Final answer:
Matrix metalloproteinases (MMPs) contribute to AAA formation by degrading the structural proteins of the aortic wall, leading to weakening and potential rupture. The up-regulation of MMPs, particularly MMP2 and MMP9, is associated with the progression of aneurysms, making them targets for potential therapeutic interventions.
Step-by-step explanation:
Matrix metalloproteinases (MMPs) are a group of enzymes that play crucial roles in the remodeling of the extracellular matrix (ECM) by degrading various components, such as collagen and elastin. In the context of abdominal aortic aneurysm (AAA) formation, MMPs contribute to the weakening of the aortic wall by breaking down its structural proteins.
This enzymatic activity leads to the dilation and eventual rupture of the aorta. The up-regulation of MMP2 and MMP9 is commonly recognized in the progression of various human pathologies, including tumors and vascular diseases.
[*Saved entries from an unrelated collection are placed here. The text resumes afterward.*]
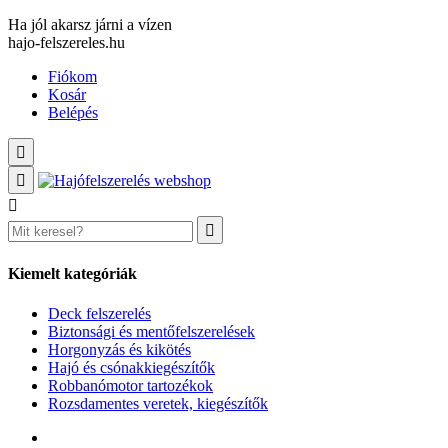
Ha jól akarsz járni a vízen
hajo-felszereles.hu
Fiókom
Kosár
Belépés
Kiemelt kategóriák
Deck felszerelés
Biztonsági és mentőfelszerelések
Horgonyzás és kikötés
Hajó és csónakkiegészítők
Robbanómotor tartozékok
Rozsdamentes veretek, kiegészítők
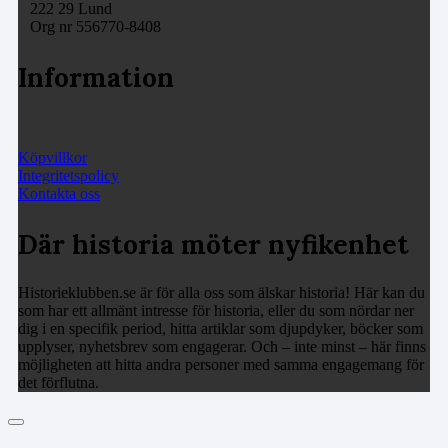
222 29 Lund
Org nr 556770-8408
Information
Köpvillkor
Integritetspolicy
Kontakta oss
Där historia möter nyfikenhet
Historieklubben.se är för alla oss som älskar historia! Här kan du
som har ett allmänt intresse för historia, eller du som nördar ner
dig i en specifik period, hitta artiklar som djupdyker, böcker som
upplyser, nyhetsbrev som engagerar. Och – inte minst – här finns
möjligheten att hitta andra personer med samma engagemang för
det förflutna.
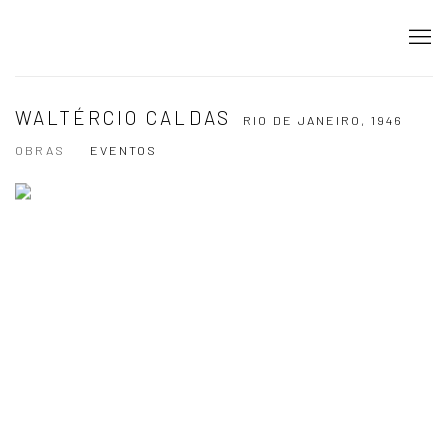
WALTÉRCIO CALDAS
RIO DE JANEIRO,
1946
OBRAS
EVENTOS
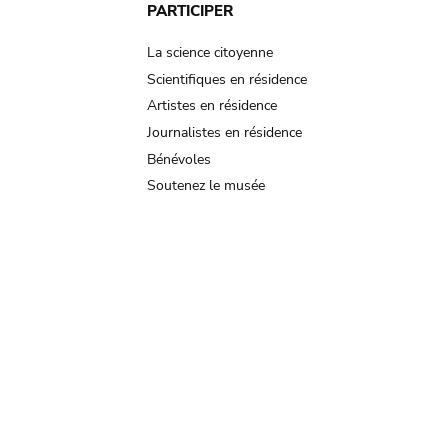
PARTICIPER
La science citoyenne
Scientifiques en résidence
Artistes en résidence
Journalistes en résidence
Bénévoles
Soutenez le musée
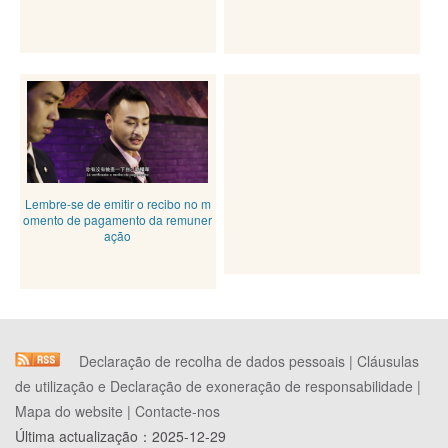
Lembre-se de emitir o recibo no m
omento de pagamento da remuner
ação
Declaração de recolha de dados pessoais
|
Cláusulas
de utilização e Declaração de exoneração de responsabilidade
|
Mapa do website
|
Contacte-nos
Última actualização：
2025-12-29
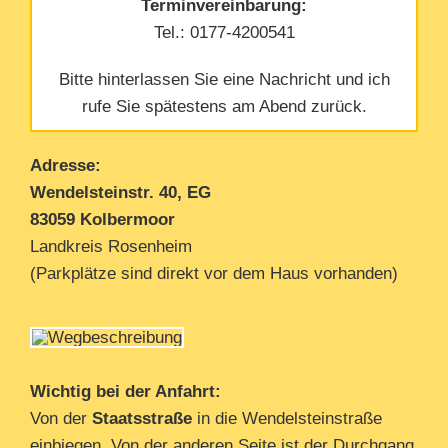
Terminvereinbarung:
Tel.: 0177-4200541
Bitte hinterlassen Sie eine Nachricht und ich
rufe Sie spätestens am Abend zurück.
Adresse:
Wendelsteinstr. 40, EG
83059 Kolbermoor
Landkreis Rosenheim
(Parkplätze sind direkt vor dem Haus vorhanden)
Wichtig bei der Anfahrt:
Von der
Staatsstraße
in die Wendelsteinstraße
einbiegen
.
Von der anderen Seite ist der Durchgang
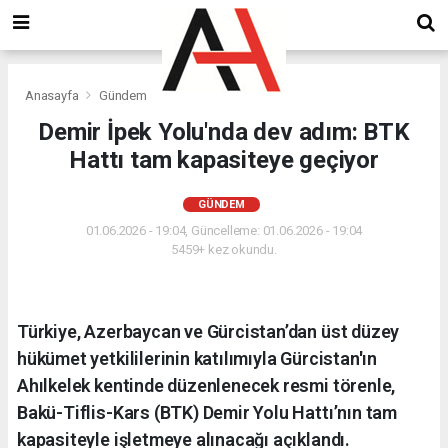
Anasayfa
Gündem
Demir İpek Yolu'nda dev adım: BTK
Hattı tam kapasiteye geçiyor
GÜNDEM
01.06.2026 - 19:04, Güncelleme: 01.06.2026 - 19:04
5459+ kez okundu.
Türkiye, Azerbaycan ve Gürcistan’dan üst düzey
hükümet yetkililerinin katılımıyla Gürcistan'ın
Ahılkelek kentinde düzenlenecek resmi törenle,
Bakü-Tiflis-Kars (BTK) Demir Yolu Hattı’nın tam
kapasiteyle işletmeye alınacağı açıklandı.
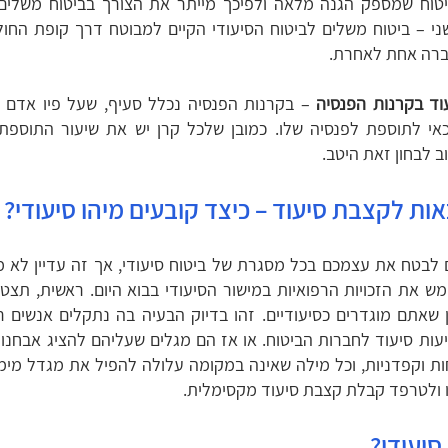
טוח שמספק הגנה מלאה ולפיכך מייתר את הצורך בביטוח משלים
ני – ביטוח משלים לביטוח הסיעודי הקיים למבוטח דרך קופת החול
חברה אחת לאחרת.
וד בקרנות הפנסיה
– בקרנות הפנסיה נכלל סעיף, שעל פיו אדם 
זכאי לתוספת לפנסיה שלו. כמובן שלכל קרן יש את שיעור התוספת
וב לבחון זאת היטב.
אות לקצבת סיעוד – כיצד קובעים מיהו סיעודי?
 לבטח את עצמכם בכל מסגרת של ביטוח סיעודי, אך זה עדיין לא 
ש את הזכויות הרפואיות במישור הסיעודי בבוא היום. ראשית, תצטר
 שאתם מוגדרים כסיעודיים. זהו בדיוק הבעיה בה נתקלים אנשים 
עות סיעוד לחברות הביטוח. או אז הם מגלים שעליהם להציג אבחנות
ת וקפדניות, וכל מילה שאינה במקומה עלולה להפיל את מגדל מימו
ו ולטרפד קבלת קצבת סיעוד מקסימלית.
סיעודי?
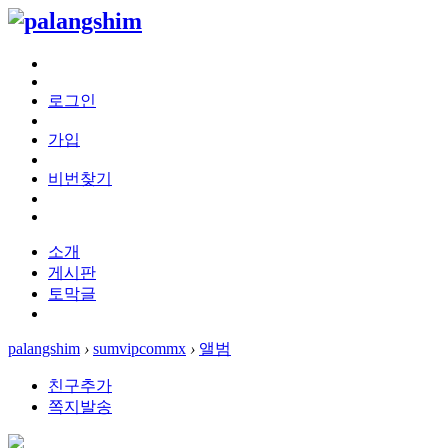
로그인
가입
비번찾기
소개
게시판
토막글
palangshim
›
sumvipcommx
›
앨범
친구추가
쪽지발송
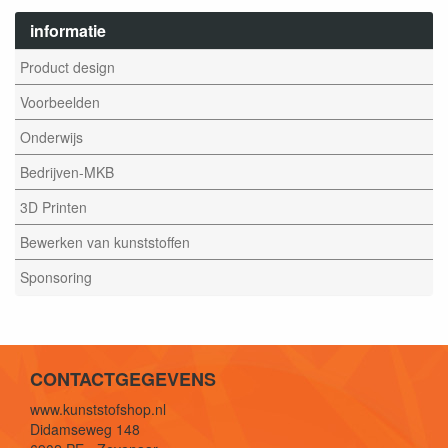
informatie
Product design
Voorbeelden
Onderwijs
Bedrijven-MKB
3D Printen
Bewerken van kunststoffen
Sponsoring
CONTACTGEGEVENS
www.kunststofshop.nl
Didamseweg 148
MMPs are induced by various factors, including inflammatory cytokines and oxidative stress, which are prevalent in the microenvironment of an aneurysm. As aneurysms grow, the increased activity of MMPs can further degrade the ECM, exacerbating the expansion of the aneurysm. Inhibition of MMPs has been researched as a potential therapeutic strategy to halt the progression of AAAs, highlighting their significant role in the pathophysiology of this condition.